*** Opening of Provided material ***

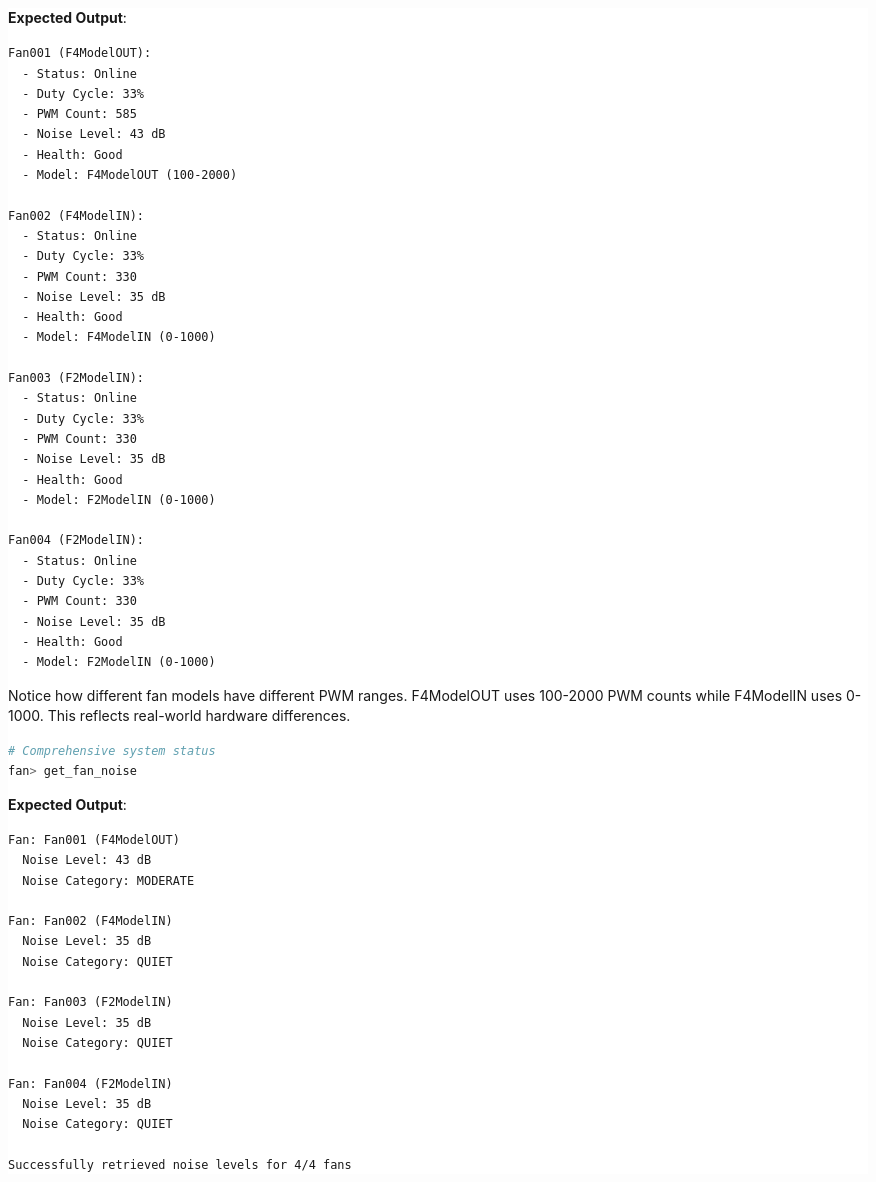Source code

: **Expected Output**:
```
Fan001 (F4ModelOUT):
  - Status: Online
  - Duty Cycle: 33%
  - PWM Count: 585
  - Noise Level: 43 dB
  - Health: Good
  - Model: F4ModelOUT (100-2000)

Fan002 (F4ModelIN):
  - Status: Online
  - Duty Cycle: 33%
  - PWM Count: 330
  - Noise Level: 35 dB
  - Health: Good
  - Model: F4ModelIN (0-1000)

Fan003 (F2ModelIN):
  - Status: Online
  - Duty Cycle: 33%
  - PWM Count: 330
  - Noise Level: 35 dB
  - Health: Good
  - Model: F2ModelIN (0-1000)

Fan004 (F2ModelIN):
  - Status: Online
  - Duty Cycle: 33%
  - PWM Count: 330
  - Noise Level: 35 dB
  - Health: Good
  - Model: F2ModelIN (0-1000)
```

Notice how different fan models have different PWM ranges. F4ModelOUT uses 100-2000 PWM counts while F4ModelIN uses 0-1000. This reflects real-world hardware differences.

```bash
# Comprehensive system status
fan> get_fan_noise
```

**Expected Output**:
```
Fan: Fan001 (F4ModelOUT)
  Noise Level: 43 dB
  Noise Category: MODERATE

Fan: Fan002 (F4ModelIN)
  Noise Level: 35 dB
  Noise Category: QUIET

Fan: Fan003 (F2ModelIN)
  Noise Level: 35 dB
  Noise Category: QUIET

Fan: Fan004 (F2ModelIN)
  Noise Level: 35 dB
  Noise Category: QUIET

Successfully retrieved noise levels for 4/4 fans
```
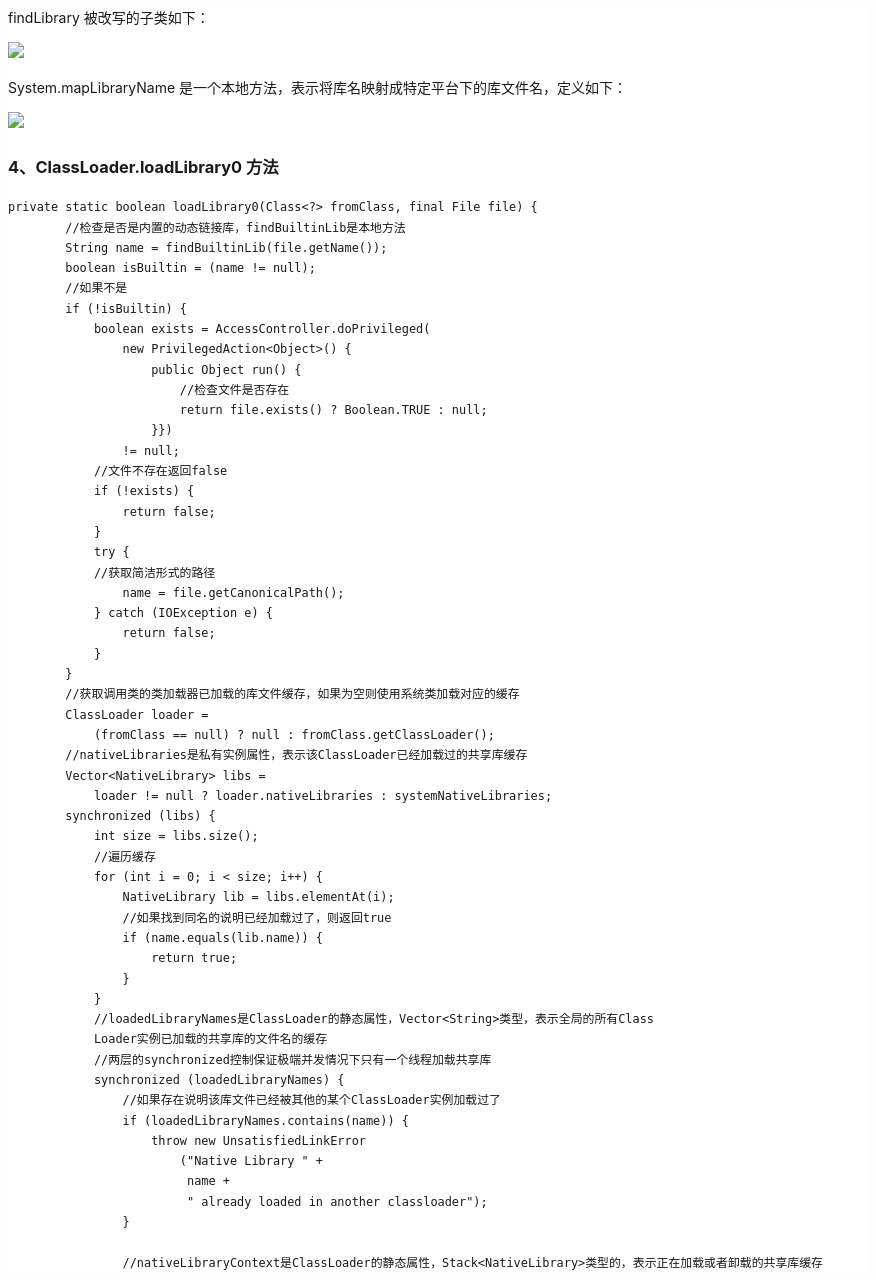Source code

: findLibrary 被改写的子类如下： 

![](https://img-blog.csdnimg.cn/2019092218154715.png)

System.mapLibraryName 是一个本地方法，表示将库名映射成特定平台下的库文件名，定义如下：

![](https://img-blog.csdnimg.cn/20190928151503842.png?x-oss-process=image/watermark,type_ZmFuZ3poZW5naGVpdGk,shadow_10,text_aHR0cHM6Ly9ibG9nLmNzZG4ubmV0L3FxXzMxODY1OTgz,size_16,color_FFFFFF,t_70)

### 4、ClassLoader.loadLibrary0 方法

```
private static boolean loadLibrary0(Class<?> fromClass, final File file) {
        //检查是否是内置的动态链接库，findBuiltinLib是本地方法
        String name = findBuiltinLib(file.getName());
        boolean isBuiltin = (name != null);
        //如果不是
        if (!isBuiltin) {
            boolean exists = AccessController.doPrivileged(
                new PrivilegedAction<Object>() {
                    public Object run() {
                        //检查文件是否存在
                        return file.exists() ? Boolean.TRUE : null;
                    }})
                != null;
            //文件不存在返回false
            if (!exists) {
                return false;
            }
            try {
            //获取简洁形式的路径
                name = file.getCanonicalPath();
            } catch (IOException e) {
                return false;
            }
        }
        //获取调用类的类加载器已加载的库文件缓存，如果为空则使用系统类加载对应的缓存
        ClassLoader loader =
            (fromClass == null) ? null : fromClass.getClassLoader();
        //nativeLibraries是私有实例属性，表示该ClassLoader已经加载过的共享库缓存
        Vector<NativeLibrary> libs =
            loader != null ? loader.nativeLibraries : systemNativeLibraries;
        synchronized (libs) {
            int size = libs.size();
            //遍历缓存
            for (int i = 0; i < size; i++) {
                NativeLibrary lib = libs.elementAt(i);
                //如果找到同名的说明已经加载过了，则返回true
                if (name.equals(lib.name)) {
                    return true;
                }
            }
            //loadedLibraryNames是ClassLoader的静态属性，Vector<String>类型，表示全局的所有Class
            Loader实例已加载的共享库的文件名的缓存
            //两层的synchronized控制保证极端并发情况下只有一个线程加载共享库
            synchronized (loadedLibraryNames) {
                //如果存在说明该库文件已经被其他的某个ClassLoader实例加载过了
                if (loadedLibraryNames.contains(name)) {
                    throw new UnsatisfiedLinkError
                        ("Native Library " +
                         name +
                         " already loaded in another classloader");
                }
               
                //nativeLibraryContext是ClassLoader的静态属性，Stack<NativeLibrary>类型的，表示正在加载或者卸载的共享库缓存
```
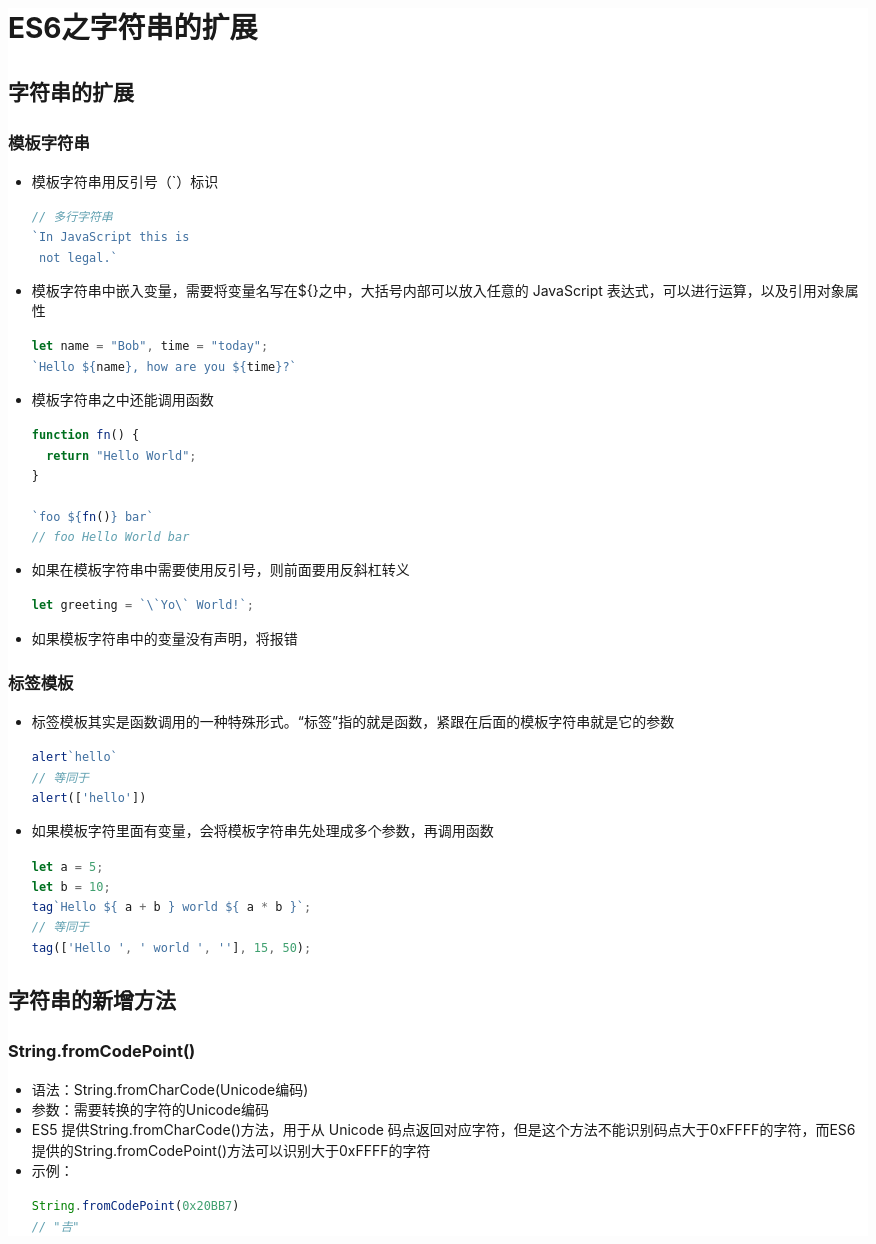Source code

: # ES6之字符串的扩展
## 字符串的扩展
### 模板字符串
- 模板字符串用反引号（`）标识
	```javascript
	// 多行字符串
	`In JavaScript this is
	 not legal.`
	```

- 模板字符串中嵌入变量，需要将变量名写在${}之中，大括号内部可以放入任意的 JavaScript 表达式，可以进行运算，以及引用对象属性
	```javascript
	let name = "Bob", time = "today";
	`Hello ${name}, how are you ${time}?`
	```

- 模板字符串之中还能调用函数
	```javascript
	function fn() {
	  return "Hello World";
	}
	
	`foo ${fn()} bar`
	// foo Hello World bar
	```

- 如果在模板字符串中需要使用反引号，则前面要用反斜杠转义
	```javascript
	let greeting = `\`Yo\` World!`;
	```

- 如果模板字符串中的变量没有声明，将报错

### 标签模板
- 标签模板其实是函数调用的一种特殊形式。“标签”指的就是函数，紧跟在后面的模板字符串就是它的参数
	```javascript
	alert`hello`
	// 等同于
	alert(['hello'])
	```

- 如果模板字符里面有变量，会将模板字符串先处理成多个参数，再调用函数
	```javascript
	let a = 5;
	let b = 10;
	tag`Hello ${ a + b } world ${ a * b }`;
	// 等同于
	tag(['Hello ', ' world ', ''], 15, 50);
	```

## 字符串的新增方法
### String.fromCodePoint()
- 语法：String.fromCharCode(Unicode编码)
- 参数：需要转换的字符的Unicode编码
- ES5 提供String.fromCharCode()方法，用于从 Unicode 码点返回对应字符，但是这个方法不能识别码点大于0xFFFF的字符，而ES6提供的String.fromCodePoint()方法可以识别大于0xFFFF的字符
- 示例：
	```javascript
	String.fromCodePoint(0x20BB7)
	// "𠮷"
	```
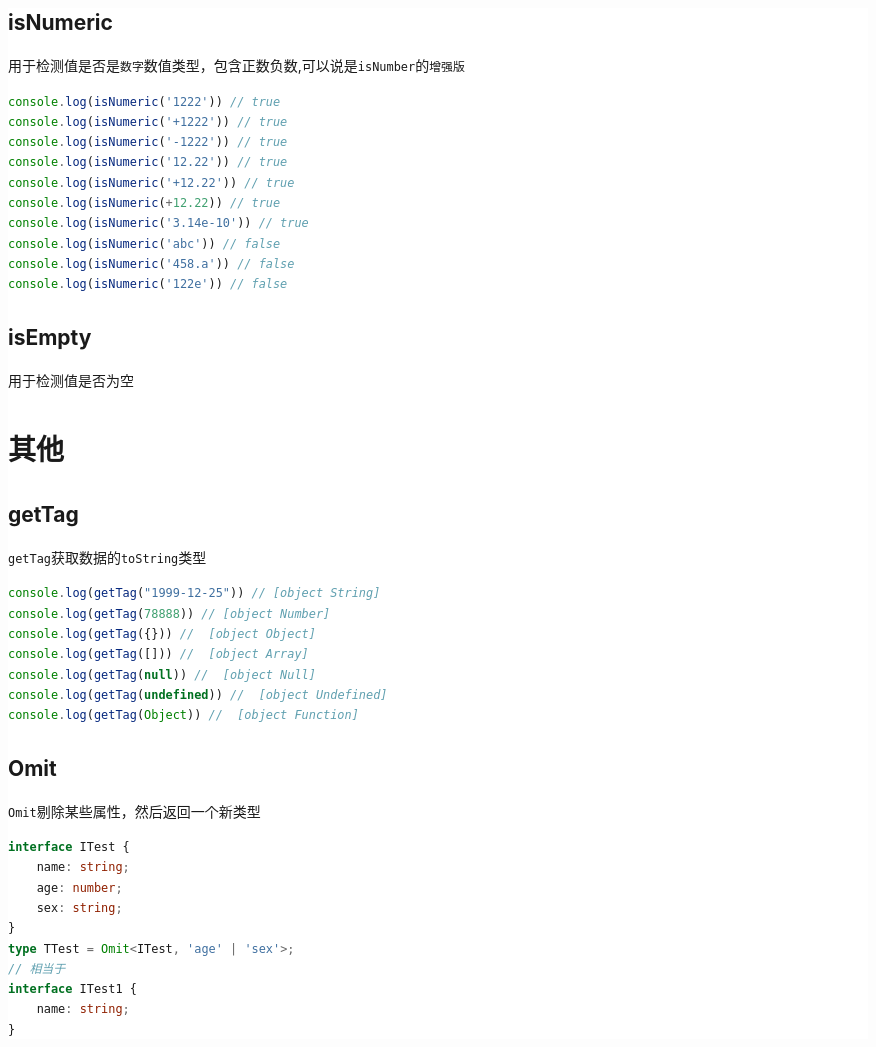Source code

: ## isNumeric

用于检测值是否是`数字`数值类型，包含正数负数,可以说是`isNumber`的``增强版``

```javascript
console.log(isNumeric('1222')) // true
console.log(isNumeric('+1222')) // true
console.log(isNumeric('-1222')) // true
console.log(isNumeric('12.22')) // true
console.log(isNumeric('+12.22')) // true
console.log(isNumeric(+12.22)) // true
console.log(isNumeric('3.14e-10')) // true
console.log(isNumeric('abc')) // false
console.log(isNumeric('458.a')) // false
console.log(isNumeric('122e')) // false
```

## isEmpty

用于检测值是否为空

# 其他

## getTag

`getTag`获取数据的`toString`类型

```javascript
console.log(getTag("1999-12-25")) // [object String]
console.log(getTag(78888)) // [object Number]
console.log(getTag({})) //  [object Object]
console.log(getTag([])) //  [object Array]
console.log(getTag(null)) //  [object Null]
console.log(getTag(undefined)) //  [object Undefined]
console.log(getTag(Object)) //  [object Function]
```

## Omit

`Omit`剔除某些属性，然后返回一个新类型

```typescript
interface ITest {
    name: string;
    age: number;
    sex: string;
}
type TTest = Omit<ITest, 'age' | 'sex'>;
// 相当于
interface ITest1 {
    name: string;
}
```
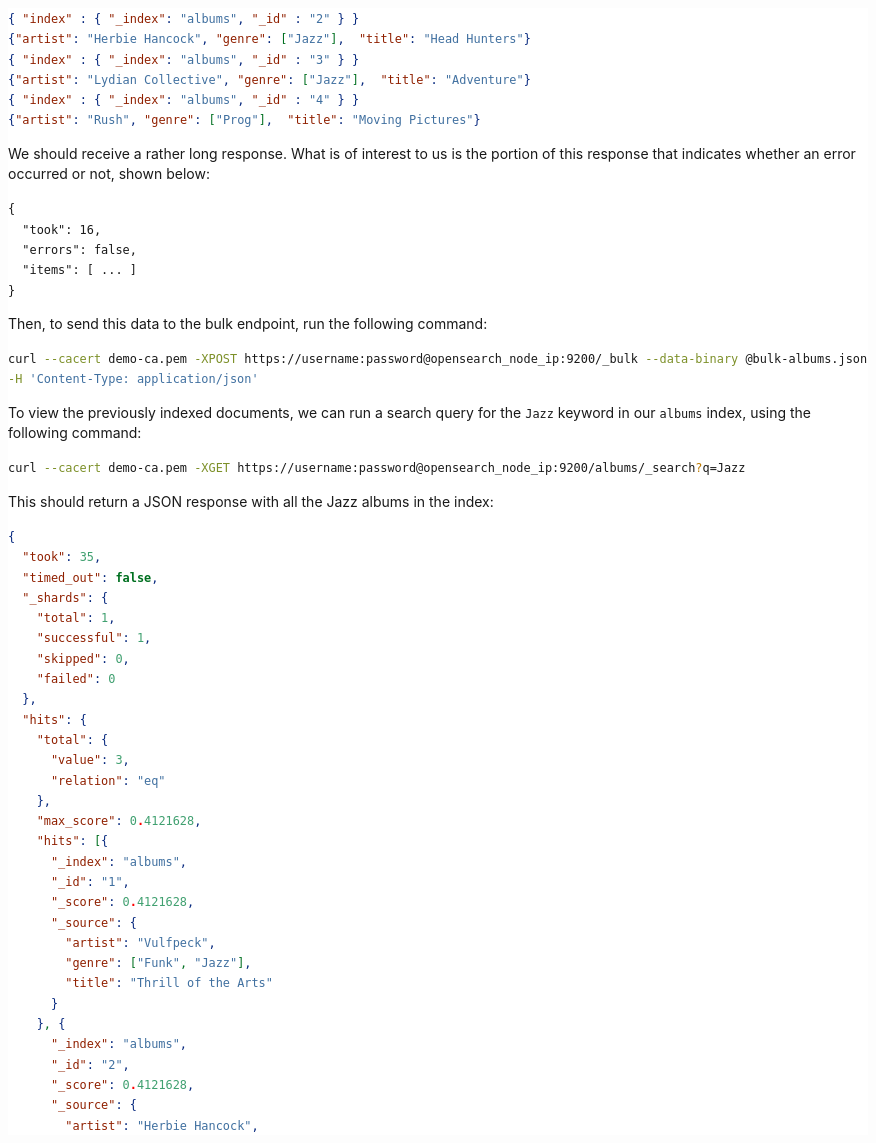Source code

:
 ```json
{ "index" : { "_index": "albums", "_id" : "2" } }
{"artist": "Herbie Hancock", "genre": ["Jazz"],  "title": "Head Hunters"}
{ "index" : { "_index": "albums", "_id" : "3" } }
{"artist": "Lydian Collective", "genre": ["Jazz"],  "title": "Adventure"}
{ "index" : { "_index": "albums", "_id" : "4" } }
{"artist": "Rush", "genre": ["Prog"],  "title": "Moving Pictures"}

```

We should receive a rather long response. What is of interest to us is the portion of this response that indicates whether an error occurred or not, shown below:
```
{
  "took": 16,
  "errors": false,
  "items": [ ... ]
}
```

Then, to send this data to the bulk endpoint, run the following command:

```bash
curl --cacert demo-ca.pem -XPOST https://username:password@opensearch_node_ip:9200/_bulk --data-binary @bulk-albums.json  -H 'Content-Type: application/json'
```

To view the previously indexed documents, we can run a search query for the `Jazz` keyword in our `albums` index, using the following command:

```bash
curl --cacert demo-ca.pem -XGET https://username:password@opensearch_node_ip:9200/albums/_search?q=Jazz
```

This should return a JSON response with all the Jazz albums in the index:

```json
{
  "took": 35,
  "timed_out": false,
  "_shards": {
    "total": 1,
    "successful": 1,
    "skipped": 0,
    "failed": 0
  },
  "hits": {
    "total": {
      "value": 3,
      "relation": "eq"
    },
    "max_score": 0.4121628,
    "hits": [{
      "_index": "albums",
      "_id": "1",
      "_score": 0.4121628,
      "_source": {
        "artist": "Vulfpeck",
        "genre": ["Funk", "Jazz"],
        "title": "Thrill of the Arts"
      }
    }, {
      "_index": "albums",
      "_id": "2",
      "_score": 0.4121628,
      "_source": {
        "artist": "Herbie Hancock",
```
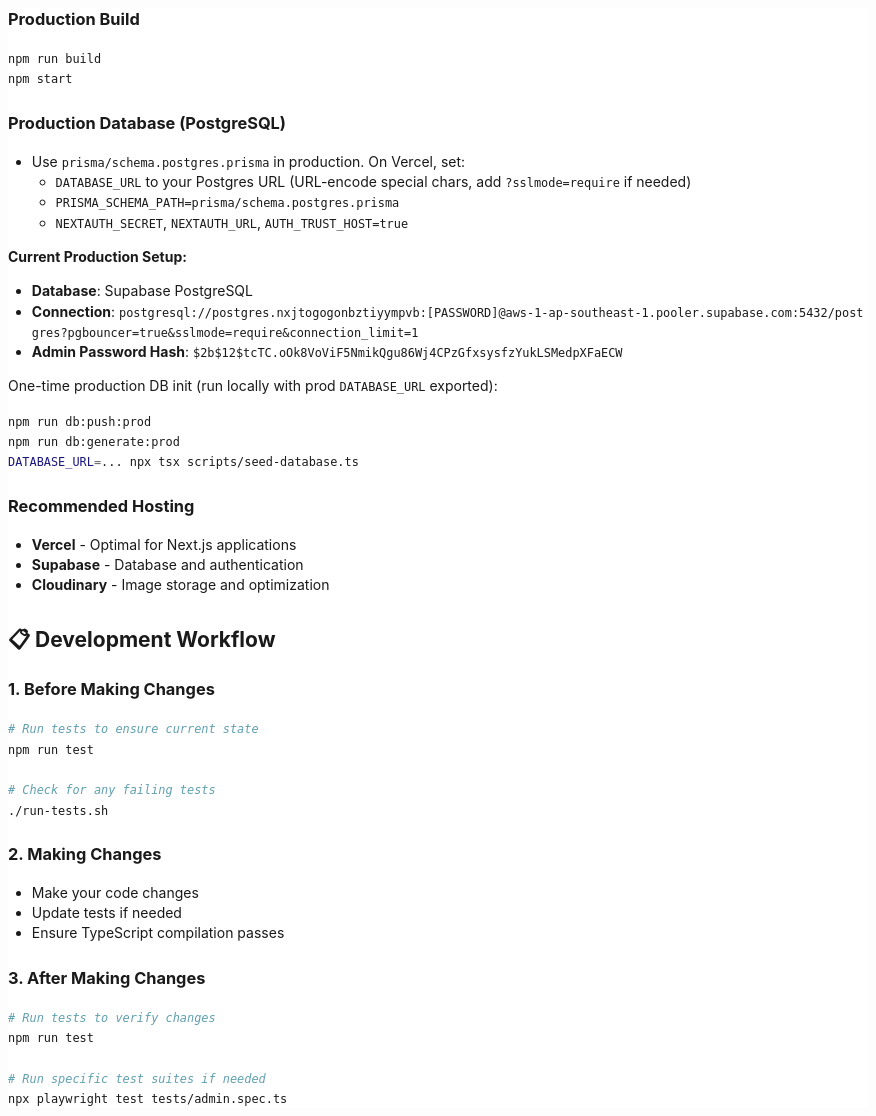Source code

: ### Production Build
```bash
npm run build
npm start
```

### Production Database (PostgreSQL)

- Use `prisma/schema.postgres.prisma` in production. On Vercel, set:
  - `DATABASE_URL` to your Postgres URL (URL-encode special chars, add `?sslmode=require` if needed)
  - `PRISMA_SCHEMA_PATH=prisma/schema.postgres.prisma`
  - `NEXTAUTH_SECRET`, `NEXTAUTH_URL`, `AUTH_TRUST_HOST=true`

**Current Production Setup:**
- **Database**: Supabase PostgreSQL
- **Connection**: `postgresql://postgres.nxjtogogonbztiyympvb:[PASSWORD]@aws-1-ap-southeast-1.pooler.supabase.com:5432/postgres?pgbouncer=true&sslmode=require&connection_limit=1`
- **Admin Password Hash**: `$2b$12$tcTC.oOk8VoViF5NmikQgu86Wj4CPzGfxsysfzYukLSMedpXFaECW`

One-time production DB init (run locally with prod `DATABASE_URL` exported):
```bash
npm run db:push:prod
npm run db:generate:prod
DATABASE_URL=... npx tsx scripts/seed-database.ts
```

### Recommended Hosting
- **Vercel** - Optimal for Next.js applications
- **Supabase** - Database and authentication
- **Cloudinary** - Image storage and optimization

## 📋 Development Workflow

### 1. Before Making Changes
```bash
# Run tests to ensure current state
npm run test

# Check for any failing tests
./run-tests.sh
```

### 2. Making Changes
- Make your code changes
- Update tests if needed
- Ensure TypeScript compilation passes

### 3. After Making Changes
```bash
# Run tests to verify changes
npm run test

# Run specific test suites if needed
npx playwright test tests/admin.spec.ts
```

*** Close of Provided material ***

What is expected: Wherever the string "demo" occurs in a line of the listing above, count that line, and report only the total.

Exercise response: 2